|
Post by Aqualung55 on Sept 17, 2009 13:02:45 GMT
Last month, I was alerted to the fact that Terry Reid was playing a gig in his hometown Huntingdon, and though I'm a St. Helens lad, I have lived in Huntingdon since 1987. I had heard of Terry Reid but not really made the effort to learn more about him.
I am glad I did. He not only turned down the chance to jojn what was to become Led Zeppelin - recommending John Bonham and Robert Plant to boot, but also turned down Deep Purple. Then again, when you get offered the support gig to The Rolling Stones on a US tour whilst still in your teens, it is perhaps no surprise.
So having done a bit of research, I duly shelled out a tenner, and what a piece of good business that was. He is simply one of the best vocalists - still, at 59 - I have heard. He oozes soul and passion, and I have now treated myself to a few albums. He supported early Tull gigs, by the way.
Why this man was never a major success I will never know.

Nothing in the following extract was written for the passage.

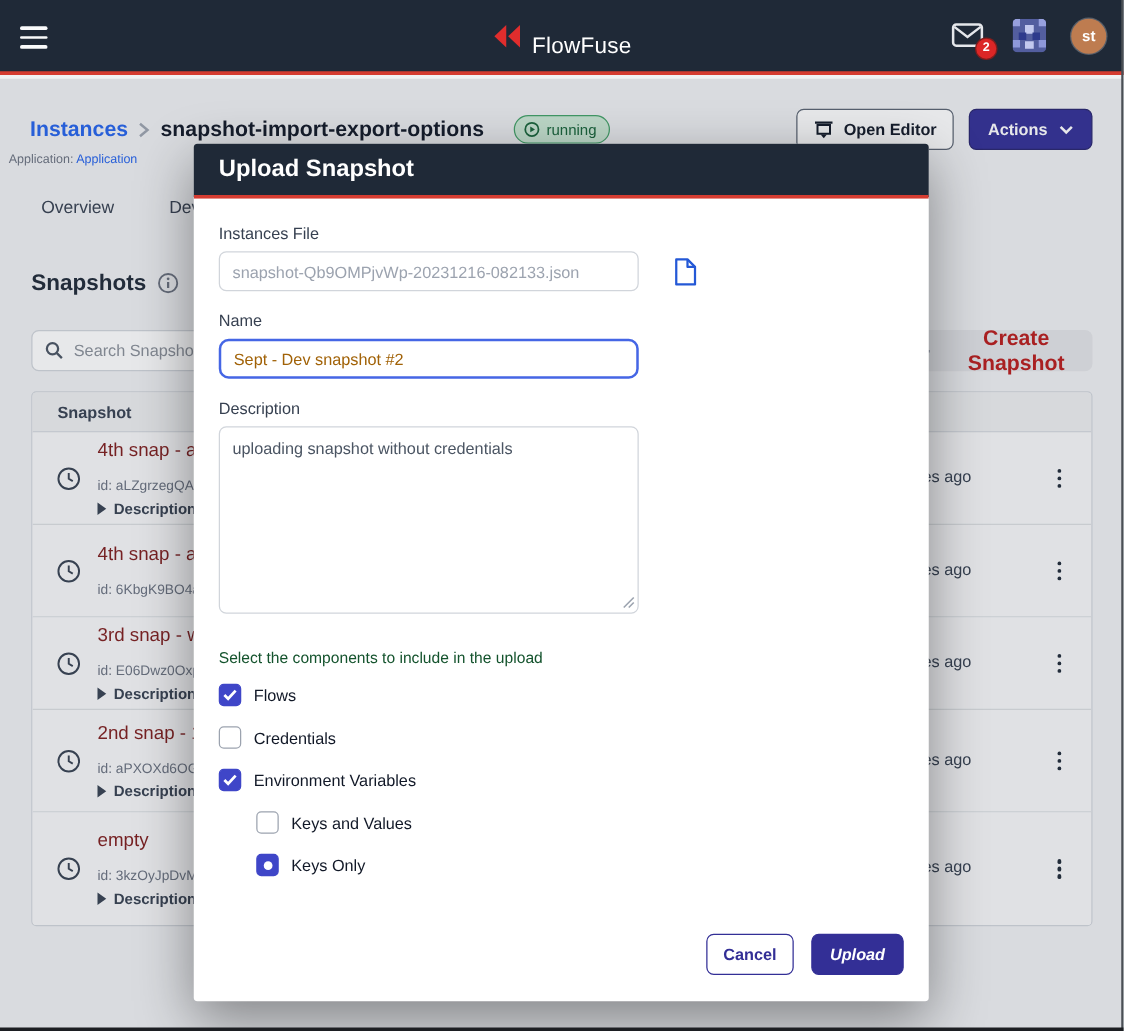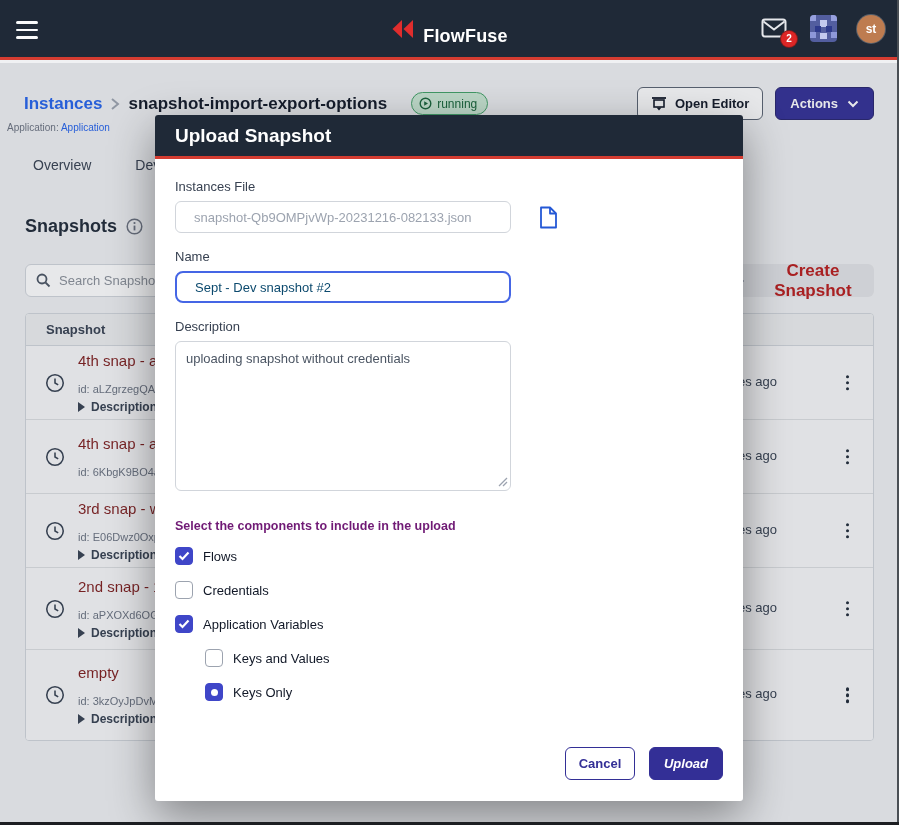"FlowFuse" .brand-name { font-weight: 700 -> 400 }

Anyone else share this view?
Ste
|
|
|
Post by maddogfagin on Sept 17, 2009 17:10:47 GMT
Why this man was never a major success I will never know. Saw him many moons ago and concur with your thoughts. Maybe he wasn't "flavour of the month" or he needed to play his own music, is very much open to question. Very underrated but I'm glad he's still performing.
|
|
|
Post by Aqualung55 on Dec 15, 2009 13:16:23 GMT
If you are on Facebook, try to join the page for fans of Shine, a French bunch who coaxed Terry into the studio this year. High time he was asked to support Tull again!
|
|
|
Post by maddogfagin on Apr 19, 2019 6:46:35 GMT
www.chicagoreader.com/chicago/should-have-been-british-rock-legend-terry-reid-plays-a-rare-chicago-show/Content?oid=69708714Should-have-been British rock legend Terry Reid plays a rare Chicago show By Steve Krakow April 18, 2019 Terry Reid with Railheart Thu 4/25, 8 PM, SPACE, 1245 Chicago Ave., Evanston, $18, all-ages“There are only three things happening in England,” Aretha Franklin was quoted as saying in 1968. “The Rolling Stones, the Beatles, and Terry Reid.” Few have had careers as simultaneously high-flying and underappreciated as Reid’s. One of rock’s greatest vocalists, he began singing as a teen with R&B bands, including Peter Jay & the Jaywalkers, who supported the Stones in 1966, leading Graham Nash to score them a record deal with Columbia. Reid then signed with pop Svengali Mickie Most (Donovan, Herman’s Hermits) for two solo albums and embarked on a U.S. tour with Cream in 1968. Things got really heavy when Jimmy Page famously asked Reid to join his band the New Yardbirds. Already committed to opening a Stones tour, Reid recommended a singer from the Band of Joy, whom he’d recently seen play: Robert Plant. He also put in a good word for the group’s drummer, John Bonham. The New Yardbirds became Led Zeppelin, and Reid returned to the road with Fleetwood Mac and Jethro Tull. He joined the Stones again on the tour that culminated in the disastrous Altamont show in 1969, though he missed that particular date. In 1969 Reid also turned down an offer to front Deep Purple, and in his own work he began to drift away from rock conventions—marking the beginning of what many consider his career peak. Reid’s third solo album, 1973’s River, sold poorly at the time but is now recognized as a genre-defying rural/psychedelic/jazz/folk/soul/Latin-tinged classic on par with Van Morrison’s Astral Weeks. His next LP, the Graham Nash-produced Seed of Memory, was on a similar plane, but ABC Records filed for bankruptcy the week it was released and the album ended up buried in time. Since then, the only new material Reid has released has been 1979’s soul-rockin’ Rogue Waves and 1991’s new-wave-influenced The Driver. His live appearances have been even more sporadic. The most recent time the 69-year-old Reid played Chicago was more than a decade ago—so if you want to see a true legend, who in some parallel universe is doubtless as big as the rock stars he’s been associated with, this might be your last chance.